## The task
Reproduce exactly, and only, the lines running from the start of the entries below to the line containing "### Project Structure Understanding".

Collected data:
* * *
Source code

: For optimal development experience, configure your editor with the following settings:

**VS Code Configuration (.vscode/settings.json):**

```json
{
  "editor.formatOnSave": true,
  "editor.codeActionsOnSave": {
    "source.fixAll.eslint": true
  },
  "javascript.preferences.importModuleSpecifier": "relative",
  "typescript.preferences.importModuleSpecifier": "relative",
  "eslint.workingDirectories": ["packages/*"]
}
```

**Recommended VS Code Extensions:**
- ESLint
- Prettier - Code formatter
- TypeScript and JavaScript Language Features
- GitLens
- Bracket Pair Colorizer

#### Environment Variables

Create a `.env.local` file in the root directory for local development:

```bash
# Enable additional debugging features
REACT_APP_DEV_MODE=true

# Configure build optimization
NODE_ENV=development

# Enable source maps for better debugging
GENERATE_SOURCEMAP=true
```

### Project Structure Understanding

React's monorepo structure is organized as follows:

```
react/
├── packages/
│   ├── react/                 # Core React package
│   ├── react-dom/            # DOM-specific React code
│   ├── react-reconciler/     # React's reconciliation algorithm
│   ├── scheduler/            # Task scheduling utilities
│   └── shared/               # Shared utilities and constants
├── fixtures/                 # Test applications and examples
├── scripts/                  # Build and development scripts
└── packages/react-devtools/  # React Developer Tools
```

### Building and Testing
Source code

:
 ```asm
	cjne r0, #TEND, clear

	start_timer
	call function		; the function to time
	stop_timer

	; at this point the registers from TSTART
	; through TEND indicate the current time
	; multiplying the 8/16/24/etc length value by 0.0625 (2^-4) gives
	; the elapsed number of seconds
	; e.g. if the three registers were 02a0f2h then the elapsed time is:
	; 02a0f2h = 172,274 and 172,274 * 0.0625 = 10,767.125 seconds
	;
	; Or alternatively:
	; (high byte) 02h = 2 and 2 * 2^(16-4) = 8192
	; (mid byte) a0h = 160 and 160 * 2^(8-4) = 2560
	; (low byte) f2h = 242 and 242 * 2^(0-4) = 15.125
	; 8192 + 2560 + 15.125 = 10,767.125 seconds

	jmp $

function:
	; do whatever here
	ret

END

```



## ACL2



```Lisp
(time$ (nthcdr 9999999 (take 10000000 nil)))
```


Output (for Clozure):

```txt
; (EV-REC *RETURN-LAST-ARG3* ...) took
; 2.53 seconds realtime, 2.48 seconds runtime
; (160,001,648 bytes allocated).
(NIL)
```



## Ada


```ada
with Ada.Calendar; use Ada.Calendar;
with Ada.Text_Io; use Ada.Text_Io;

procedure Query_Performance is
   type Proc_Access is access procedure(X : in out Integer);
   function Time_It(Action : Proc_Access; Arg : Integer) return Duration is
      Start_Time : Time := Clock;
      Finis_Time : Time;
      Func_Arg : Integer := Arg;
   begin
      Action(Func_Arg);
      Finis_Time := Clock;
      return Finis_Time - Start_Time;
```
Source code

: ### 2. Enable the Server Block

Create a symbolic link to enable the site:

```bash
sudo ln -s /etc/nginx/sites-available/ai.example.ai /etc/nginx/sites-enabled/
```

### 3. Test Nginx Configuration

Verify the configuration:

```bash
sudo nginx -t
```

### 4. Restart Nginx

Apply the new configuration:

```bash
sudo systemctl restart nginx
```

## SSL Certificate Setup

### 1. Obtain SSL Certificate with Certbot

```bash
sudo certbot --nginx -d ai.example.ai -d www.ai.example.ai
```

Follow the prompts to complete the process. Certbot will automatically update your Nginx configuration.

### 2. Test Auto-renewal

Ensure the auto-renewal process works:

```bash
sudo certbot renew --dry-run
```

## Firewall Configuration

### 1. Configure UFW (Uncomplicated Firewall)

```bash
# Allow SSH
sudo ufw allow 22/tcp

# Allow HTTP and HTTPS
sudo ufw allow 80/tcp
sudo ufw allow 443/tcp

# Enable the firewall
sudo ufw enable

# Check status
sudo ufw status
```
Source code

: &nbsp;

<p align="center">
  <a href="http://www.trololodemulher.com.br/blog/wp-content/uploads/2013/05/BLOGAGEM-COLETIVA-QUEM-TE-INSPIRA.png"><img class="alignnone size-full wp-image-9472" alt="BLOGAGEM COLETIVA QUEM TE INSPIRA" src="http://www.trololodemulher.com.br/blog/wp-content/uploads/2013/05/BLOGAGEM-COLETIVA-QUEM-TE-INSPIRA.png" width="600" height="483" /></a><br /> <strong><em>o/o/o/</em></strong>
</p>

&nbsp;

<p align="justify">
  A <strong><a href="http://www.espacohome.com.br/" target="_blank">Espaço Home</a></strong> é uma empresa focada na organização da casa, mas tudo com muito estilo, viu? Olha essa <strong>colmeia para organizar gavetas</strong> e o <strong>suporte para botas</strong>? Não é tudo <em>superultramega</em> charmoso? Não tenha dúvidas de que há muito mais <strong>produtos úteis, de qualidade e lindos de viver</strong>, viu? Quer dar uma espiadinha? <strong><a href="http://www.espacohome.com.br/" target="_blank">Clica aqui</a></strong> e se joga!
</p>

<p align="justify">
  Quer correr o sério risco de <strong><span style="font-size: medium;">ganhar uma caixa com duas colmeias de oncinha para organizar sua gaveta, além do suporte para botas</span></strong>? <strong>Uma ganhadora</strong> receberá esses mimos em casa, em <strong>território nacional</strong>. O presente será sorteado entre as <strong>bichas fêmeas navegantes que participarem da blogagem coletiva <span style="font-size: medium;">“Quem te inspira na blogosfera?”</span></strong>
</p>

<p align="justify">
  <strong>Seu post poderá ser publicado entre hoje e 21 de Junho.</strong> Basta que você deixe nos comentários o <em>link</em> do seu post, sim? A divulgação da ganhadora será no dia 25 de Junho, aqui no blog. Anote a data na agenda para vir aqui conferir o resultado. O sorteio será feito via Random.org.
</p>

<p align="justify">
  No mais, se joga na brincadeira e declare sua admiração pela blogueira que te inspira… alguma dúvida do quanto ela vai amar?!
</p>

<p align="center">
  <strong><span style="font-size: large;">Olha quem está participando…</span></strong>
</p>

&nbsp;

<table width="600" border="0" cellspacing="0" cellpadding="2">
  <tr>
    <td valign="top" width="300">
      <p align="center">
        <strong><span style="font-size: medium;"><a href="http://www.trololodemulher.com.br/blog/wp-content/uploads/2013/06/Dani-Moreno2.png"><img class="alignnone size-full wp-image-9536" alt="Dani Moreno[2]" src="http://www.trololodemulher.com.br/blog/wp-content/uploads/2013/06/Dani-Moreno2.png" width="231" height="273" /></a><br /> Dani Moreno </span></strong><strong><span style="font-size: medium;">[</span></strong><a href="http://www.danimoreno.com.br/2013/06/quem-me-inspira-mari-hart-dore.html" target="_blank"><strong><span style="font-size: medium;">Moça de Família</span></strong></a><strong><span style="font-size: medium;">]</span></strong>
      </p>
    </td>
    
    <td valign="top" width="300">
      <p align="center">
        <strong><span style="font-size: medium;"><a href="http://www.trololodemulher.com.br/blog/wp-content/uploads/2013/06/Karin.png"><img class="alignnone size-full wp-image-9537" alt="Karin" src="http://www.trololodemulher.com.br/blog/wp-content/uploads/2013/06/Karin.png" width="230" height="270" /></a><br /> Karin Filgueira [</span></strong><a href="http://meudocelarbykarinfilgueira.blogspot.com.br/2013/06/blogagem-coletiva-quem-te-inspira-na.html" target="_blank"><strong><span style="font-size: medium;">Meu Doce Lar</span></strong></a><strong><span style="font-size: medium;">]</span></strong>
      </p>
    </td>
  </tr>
* * *
## Task answer
Source code

: For optimal development experience, configure your editor with the following settings:

**VS Code Configuration (.vscode/settings.json):**

```json
{
  "editor.formatOnSave": true,
  "editor.codeActionsOnSave": {
    "source.fixAll.eslint": true
  },
  "javascript.preferences.importModuleSpecifier": "relative",
  "typescript.preferences.importModuleSpecifier": "relative",
  "eslint.workingDirectories": ["packages/*"]
}
```

**Recommended VS Code Extensions:**
- ESLint
- Prettier - Code formatter
- TypeScript and JavaScript Language Features
- GitLens
- Bracket Pair Colorizer

#### Environment Variables

Create a `.env.local` file in the root directory for local development:

```bash
# Enable additional debugging features
REACT_APP_DEV_MODE=true

# Configure build optimization
NODE_ENV=development

# Enable source maps for better debugging
GENERATE_SOURCEMAP=true
```

### Project Structure Understanding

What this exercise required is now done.